Williams Bianca, Löbel Wiebke, Finklea Ferdous, Halloin Caroline, Ritzenhoff Katharina, Manstein Felix, Mohammadi Samira, Hashemi Mohammadjafar, Zweigerdt Robert, Lipke Elizabeth, Cremaschi Selen
Department of Chemical Engineering, Auburn University, Auburn, AL, United States.
Leibniz Research Laboratories for Biotechnology and Artificial Organs (LEBAO), Department of Cardiothoracic, Transplantation and Vascular Surgery, Hannover Medical School, Hanover, Germany.
Front Bioeng Biotechnol. 2020 Jul 23;8:851. doi: 10.3389/fbioe.2020.00851. eCollection 2020.
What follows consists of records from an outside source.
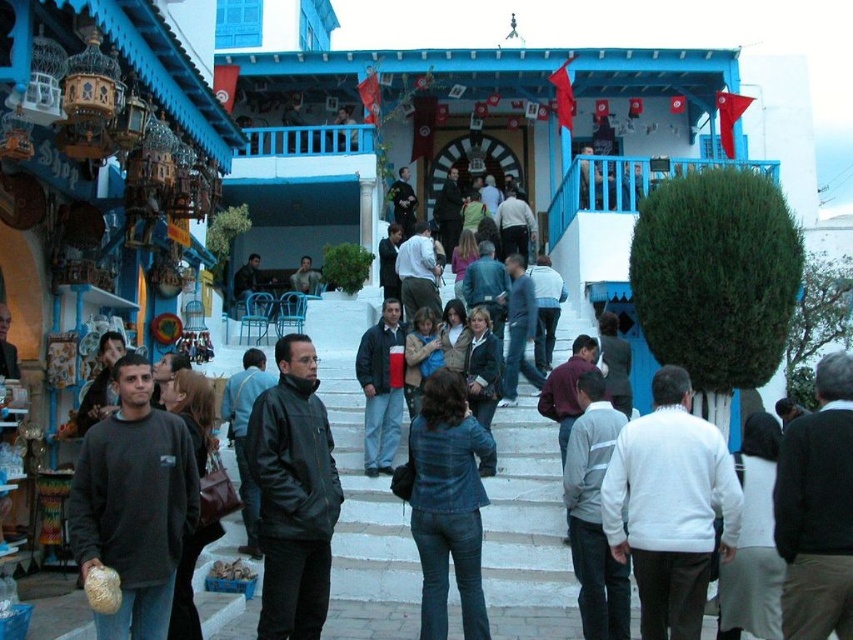
How much distance is there between black leather jacket at center and dark gray jacket at center?

14.65 meters

Does black leather jacket at center lie in front of dark gray jacket at center?

That is True.

I want to click on black leather jacket at center, so click(293, 493).

Between point (164, 604) and point (263, 452), which one is positioned in front?

Positioned in front is point (164, 604).

Which is behind, point (97, 472) or point (323, 580)?

The point (323, 580) is behind.

The image size is (853, 640). I want to click on dark gray sweater at center, so click(x=134, y=502).

Is denim jacket at center wider than dark gray jacket at center?

Yes, denim jacket at center is wider than dark gray jacket at center.

Does denim jacket at center have a larger size compared to dark gray jacket at center?

Correct, denim jacket at center is larger in size than dark gray jacket at center.

Consider the image. Measure the distance between denim jacket at center and camera.

denim jacket at center and camera are 41.23 meters apart from each other.

Where is `denim jacket at center`? The width and height of the screenshot is (853, 640). denim jacket at center is located at coordinates (445, 502).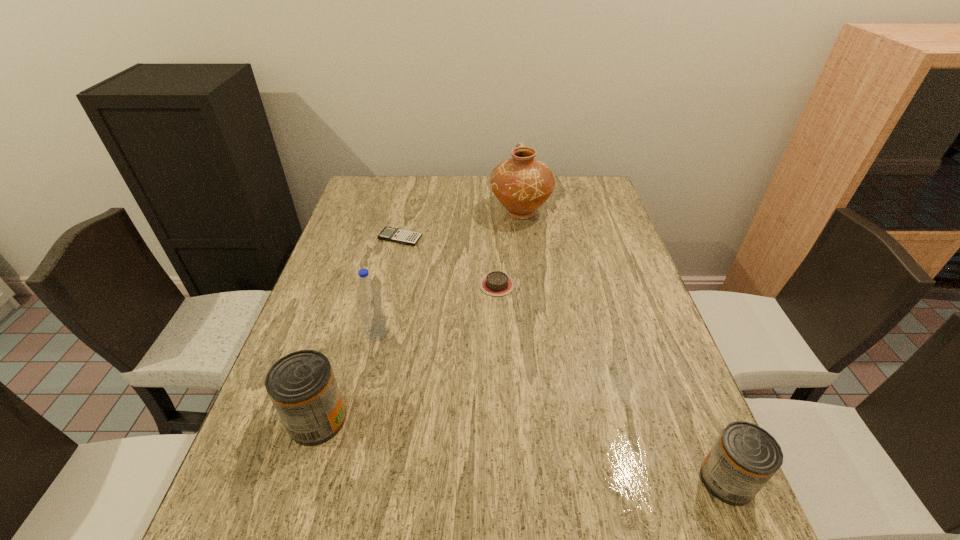
You are a GUI agent. You are given a task and a screenshot of the screen. Output one action in this format:
    pyautogui.click(x=<x>, y=<y>)
    Task: Click on the fifth farthest object
    This screenshot has width=960, height=540.
    Given the screenshot: What is the action you would take?
    pyautogui.click(x=301, y=385)

Identify the location of the left can. This screenshot has width=960, height=540. (301, 385).

Image resolution: width=960 pixels, height=540 pixels. I want to click on the right can, so click(x=745, y=456).

Locate an element on the screen. The height and width of the screenshot is (540, 960). the rightmost object is located at coordinates (745, 456).

Image resolution: width=960 pixels, height=540 pixels. In order to click on pottery in this screenshot , I will do `click(522, 184)`.

Locate an element on the screen. the fourth nearest object is located at coordinates (497, 283).

Image resolution: width=960 pixels, height=540 pixels. In order to click on the fifth tallest object in this screenshot , I will do `click(497, 283)`.

Find the location of a particular element. the shortest object is located at coordinates (401, 236).

Where is `water bottle`? This screenshot has width=960, height=540. water bottle is located at coordinates (372, 314).

Find the location of a particular element. This screenshot has width=960, height=540. free point located on the back of the third tallest object is located at coordinates (336, 359).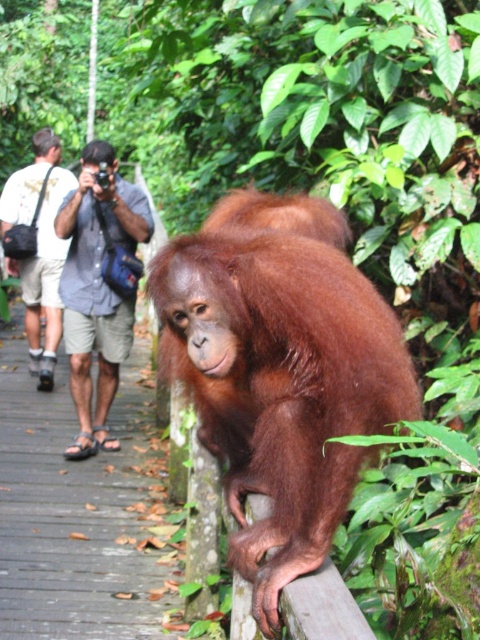
Does orange fur orangutan at center appear on the right side of blue denim shirt at upper left?

Correct, you'll find orange fur orangutan at center to the right of blue denim shirt at upper left.

What do you see at coordinates (279, 371) in the screenshot? Image resolution: width=480 pixels, height=640 pixels. I see `orange fur orangutan at center` at bounding box center [279, 371].

Is point (213, 268) less distant than point (73, 376)?

Yes.

At what (x,y) coordinates should I click in order to perform the action: click on orange fur orangutan at center. Please return your answer as a coordinate pair (x, y). This screenshot has width=480, height=640. Looking at the image, I should click on (279, 371).

Can you confirm if orange fur orangutan at center is thinner than white t-shirt at left?

No, orange fur orangutan at center is not thinner than white t-shirt at left.

The height and width of the screenshot is (640, 480). What do you see at coordinates (279, 371) in the screenshot?
I see `orange fur orangutan at center` at bounding box center [279, 371].

I want to click on orange fur orangutan at center, so click(x=279, y=371).

Can you confirm if blue denim shirt at upper left is positioned above white t-shirt at left?

Incorrect, blue denim shirt at upper left is not positioned above white t-shirt at left.

Can you confirm if blue denim shirt at upper left is positioned to the left of white t-shirt at left?

Incorrect, blue denim shirt at upper left is not on the left side of white t-shirt at left.

Who is more forward, (109, 340) or (47, 168)?

Point (109, 340)

The width and height of the screenshot is (480, 640). I want to click on blue denim shirt at upper left, so click(99, 285).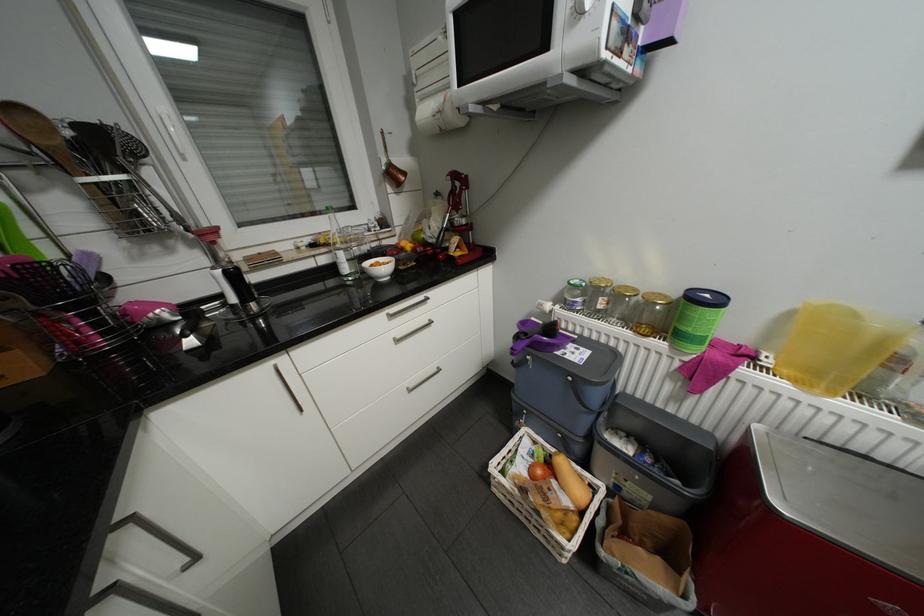
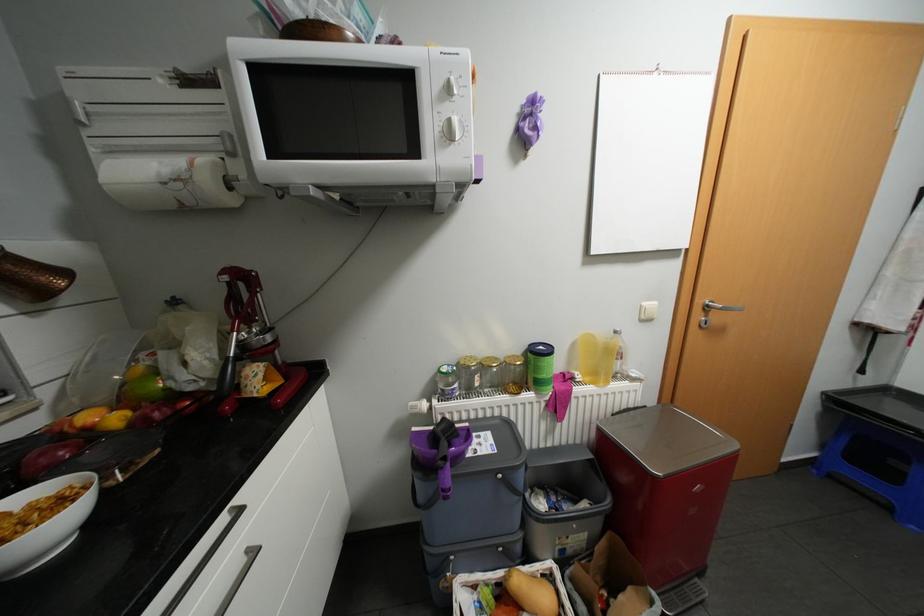
The point at (x=831, y=442) is marked in the first image. Where is the corresponding point in the second image?

(626, 411)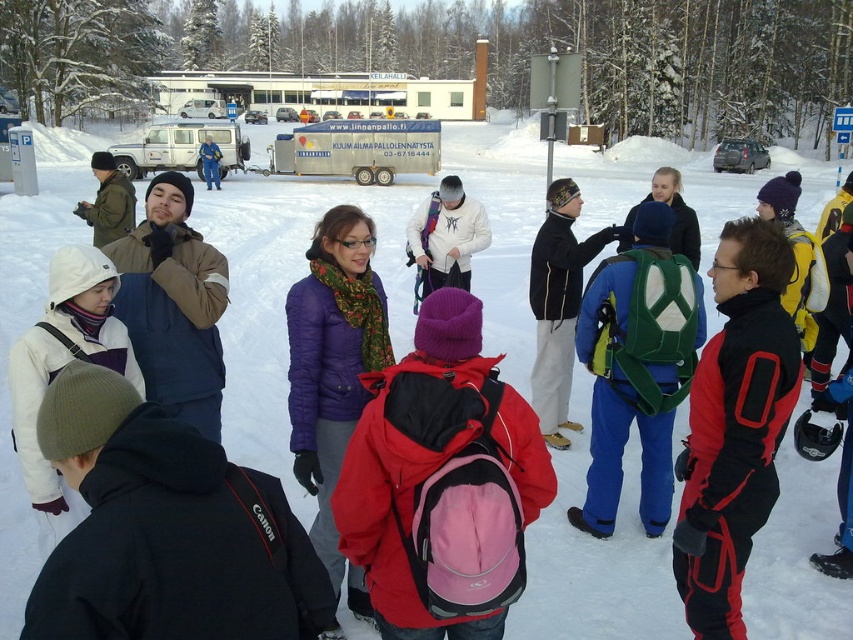
You are standing in the snowy area and want to determine which jacket is taller between the matte green jacket at center and the blue denim jacket at center. Based on the scene, which one is taller?

The matte green jacket at center is taller than the blue denim jacket at center.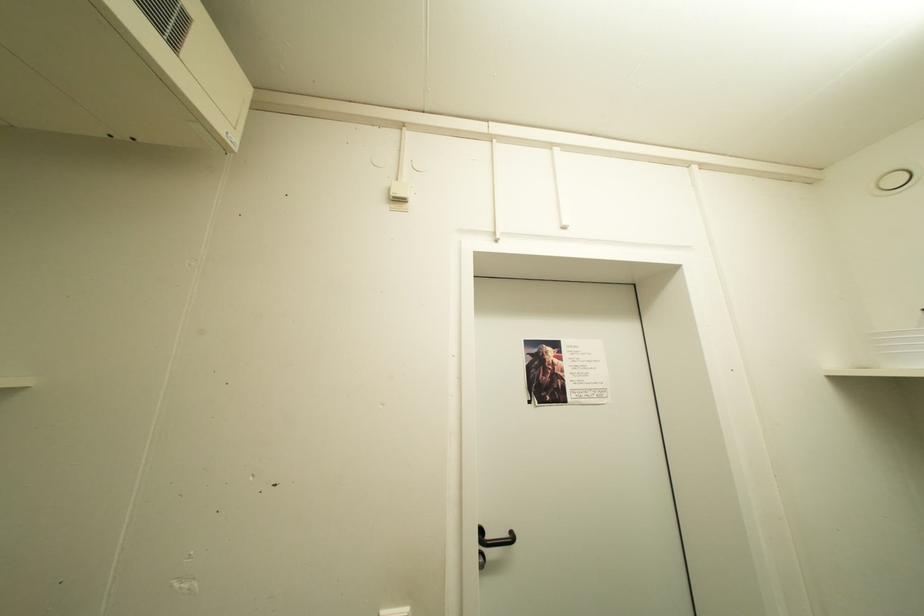
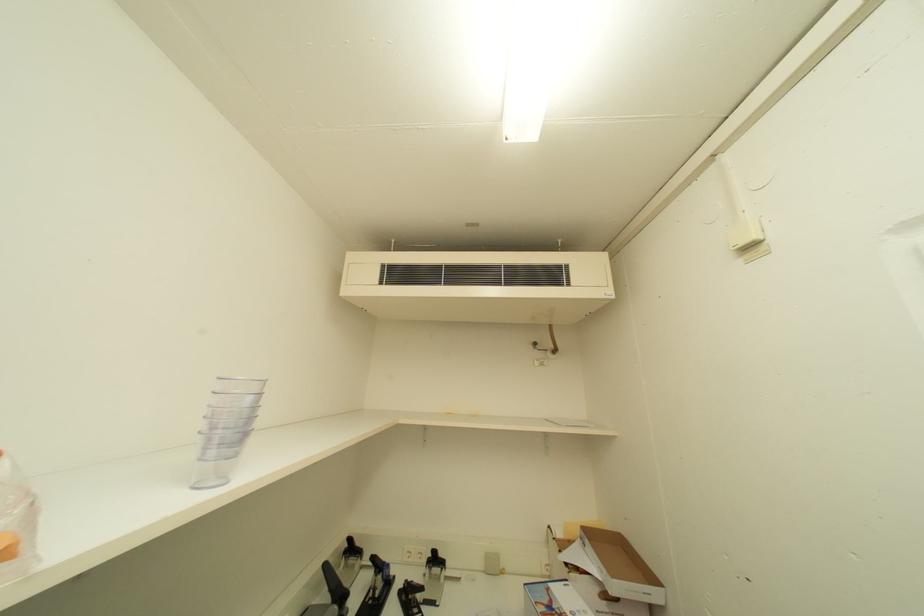
Based on the continuous images, in which direction is the camera rotating?

The camera's rotation is toward left-up.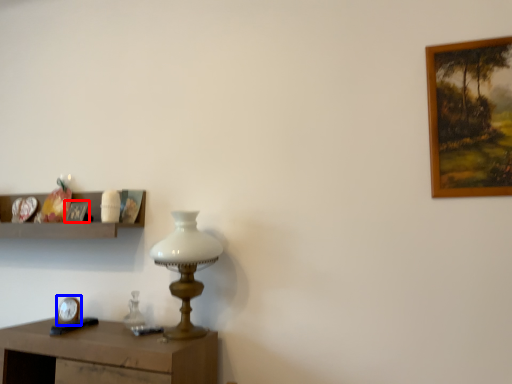
Question: Which point is further to the camera, picture frame (highlighted by a red box) or clock (highlighted by a blue box)?

Choices:
 (A) picture frame
 (B) clock

Answer: (A)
Human cardiomyocytes (CMs) have potential for use in therapeutic cell therapy and high-throughput drug screening. Because of the inability to expand adult CMs, their large-scale production from human pluripotent stem cells (hPSC) has been suggested. Significant improvements have been made in understanding directed differentiation processes of CMs from hPSCs and their suspension culture-based production at chemically defined conditions. However, optimization experiments are costly, time-consuming, and highly variable, leading to challenges in developing reliable and consistent protocols for the generation of large CM numbers at high purity. This study examined the ability of data-driven modeling with machine learning for identifying key experimental conditions and predicting final CM content using data collected during hPSC-cardiac differentiation in advanced stirred tank bioreactors (STBRs). Through feature selection, we identified process conditions, features, and patterns that are the most influential on and predictive of the CM content at the process endpoint, on differentiation day 10 (dd10). Process-related features were extracted from experimental data collected from 58 differentiation experiments by feature engineering. These features included data continuously collected online by the bioreactor system, such as dissolved oxygen concentration and pH patterns, as well as offline determined data, including the cell density, cell aggregate size, and nutrient concentrations. The selected features were used as inputs to construct models to classify the resulting CM content as being "" or "" regarding pre-defined thresholds. The models built using random forests and Gaussian process modeling predicted CM content for a differentiation process with 90% accuracy and precision on dd7 of the protocol and with 85% accuracy and 82% precision at a substantially earlier stage: dd5. These models provide insight into potential key factors affecting hPSC cardiac differentiation to aid in selecting future experimental conditions and can predict the final CM content at earlier process timepoints, providing cost and time savings. This study suggests that data-driven models and machine learning techniques can be employed using existing data for understanding and improving production of a specific cell type, which is potentially applicable to other lineages and critical for realization of their therapeutic applications.
人类心肌细胞(CMs)具有用于治疗性细胞疗法和高通量药物筛选的潜力。由于无法扩增成人CMs,因此有人建议从人类多能干细胞(hPSC)大规模生产CMs。在理解hPSC来源的CMs的定向分化过程及其在化学限定条件下基于悬浮培养的生产方面已经取得了显著进展。然而,优化实验成本高、耗时且高度可变,这给开发可靠且一致的方案以高纯度生成大量CM带来了挑战。本研究考察了使用机器学习进行数据驱动建模的能力,以识别关键实验条件,并利用在先进搅拌罐生物反应器(STBRs)中hPSC向心脏分化过程中收集的数据预测最终CM含量。通过特征选择,我们确定了对分化第10天(dd10)的过程终点时的CM含量最具影响力且可预测的过程条件、特征和模式。通过特征工程从58个分化实验收集的实验数据中提取了与过程相关的特征。这些特征包括生物反应器系统在线连续收集的数据,如溶解氧浓度和pH模式,以及离线测定的数据,包括细胞密度、细胞聚集体大小和营养物浓度。所选特征用作输入来构建模型,以根据预定义阈值将所得CM含量分类为“高”或“低”。使用随机森林和高斯过程建模构建的模型在方案的dd7时预测分化过程的CM含量,准确率和精确率为90%,在更早阶段(dd5)准确率为85%,精确率为82%。这些模型深入了解了影响hPSC心脏分化的潜在关键因素,有助于选择未来的实验条件,并可在更早的过程时间点预测最终CM含量,从而节省成本和时间。本研究表明,数据驱动模型和机器学习技术可利用现有数据来理解和改进特定细胞类型的生产,这可能适用于其他细胞谱系,对实现其治疗应用至关重要。